MATA INDONESIA, JAKARTA – Terdapat beberapa pendekatan psikologis dari golongan intelektual Jepang untuk menyembuhkan orang yang terpapar radikalisme. Professor dari Risho University Jepang Kimiaki Nishida menilai ada beberapa pendekatan psikologis sebagai bentuk deradikalisasi terhadap orang yang sudah terpapar radikalisme dan terorisme namun sebelum menerapkannya kondisi psikologis harus diperiksa.
“Kondisi psikologis dan mental setiap hari harus kita cek setiap saat,” kata Kimiaki Nishida dalam Webinar bertema Pelajaran dari Pengalaman Jepang dengan Aum Shinrikyo: Pemahaman tentang Latar Belakang Agama dan Pendekatan Psikologis untuk Deradikalisasi, Senin 8 Maret 2021.

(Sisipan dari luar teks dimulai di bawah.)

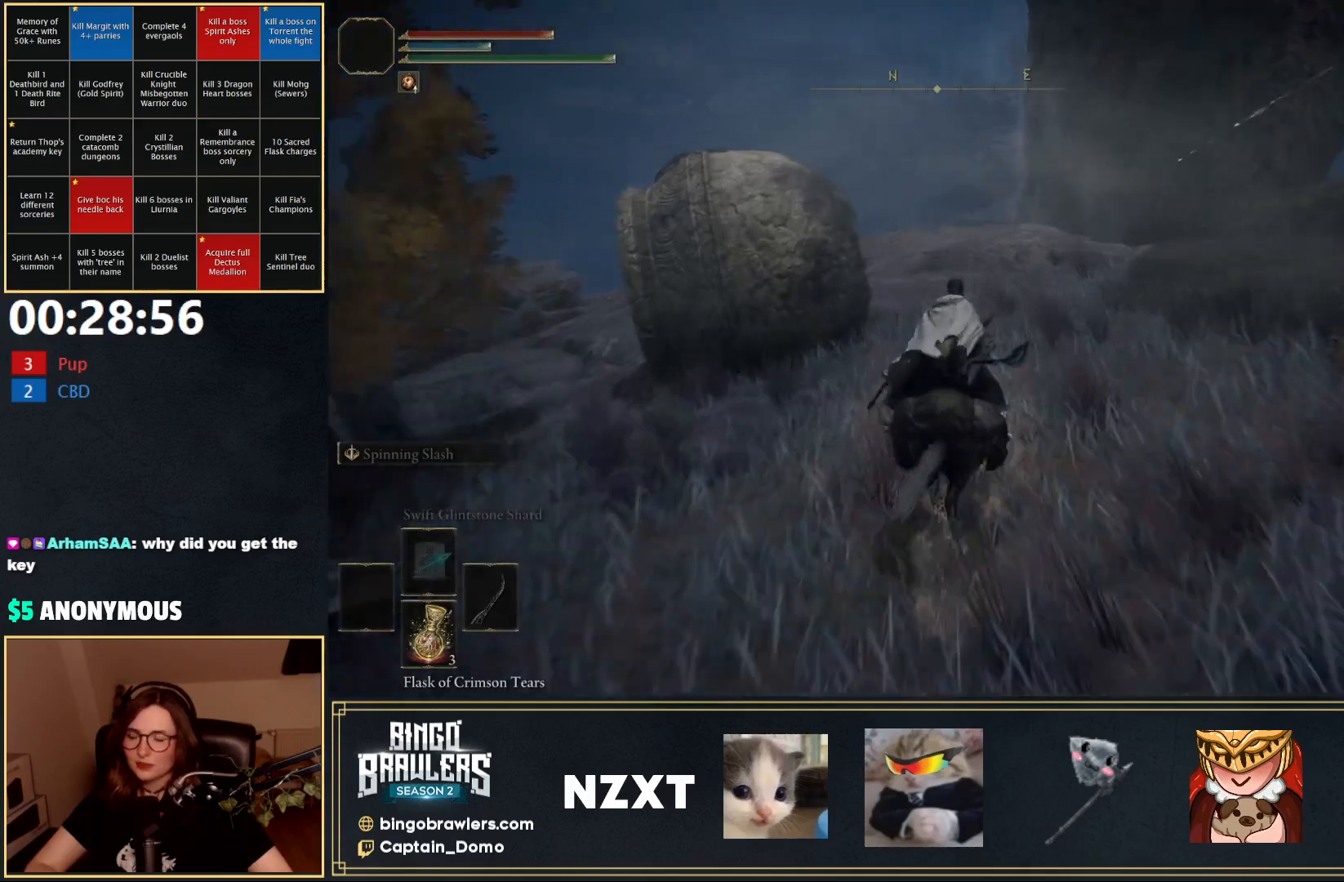
{"buttons": [], "left_stick": "up", "right_stick": "center", "events": [[183, "right_stick", "center"]]}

Nishida menegaskan bahwa pemerintah Jepang tidak berkontribusi untuk membantu proses deradikalisasi terhadap teroris. Maka kaum intelektual seperti Kimiaki Nishida yang turun langsung untuk melakukan deradikalisasi terhadap orang yang terpapar radikalisme.
Ada beberapa langkah pendekatan yang dilakukan seperti menggali lebih dalam latar belakang orang yang terpapar radikalisme. Caranya dengan berdialog dan menyediakan tempat yang membuat mereka nyaman dan tidak terganggu. Salah satu poin penting adalah dengan memberikan kasih sayang dalam proses pemulihan.
“Tim kita dan keluarga, kita harus berikan rasa cinta kasih kepada kelompok mereka, seperti apapun ajaran dia, tidak sama sekali dibenarkan,” kata Nishida.
Selain itu, mereka juga harus diyakinkan bahwa figur seorang guru atau pimpinan kelompok bukanlah absolut atau tidak tergantikan. Hal ini bertujuan agar muncul kesadaran tentang ajaran agama yang benar.
Dalam hal ini peran mantan pengikut cukup besar untuk memberikan dukungan emosional kepada para anggota kelompok yang menjalani proses pemulihan.
“Mereka juga dipersiapkan untuk memulai kehidupan yang baru sehingga bisa berbaur kembali dengan masyarakat, bisa sekolah bekerja dan seterusnya,” kata Nishida.
Maka untuk memulihkan mereka yang sudah terpapar radikalisme, dukungan secara terus menerus harus dilakukan. Upaya ini membutuhkan waktu yang lama agar efek pemulihan bisa bertahan pada jangka panjang. Mengingat, potensi untuk kembali terpapar juga masih ada bila tidak ada dukungan.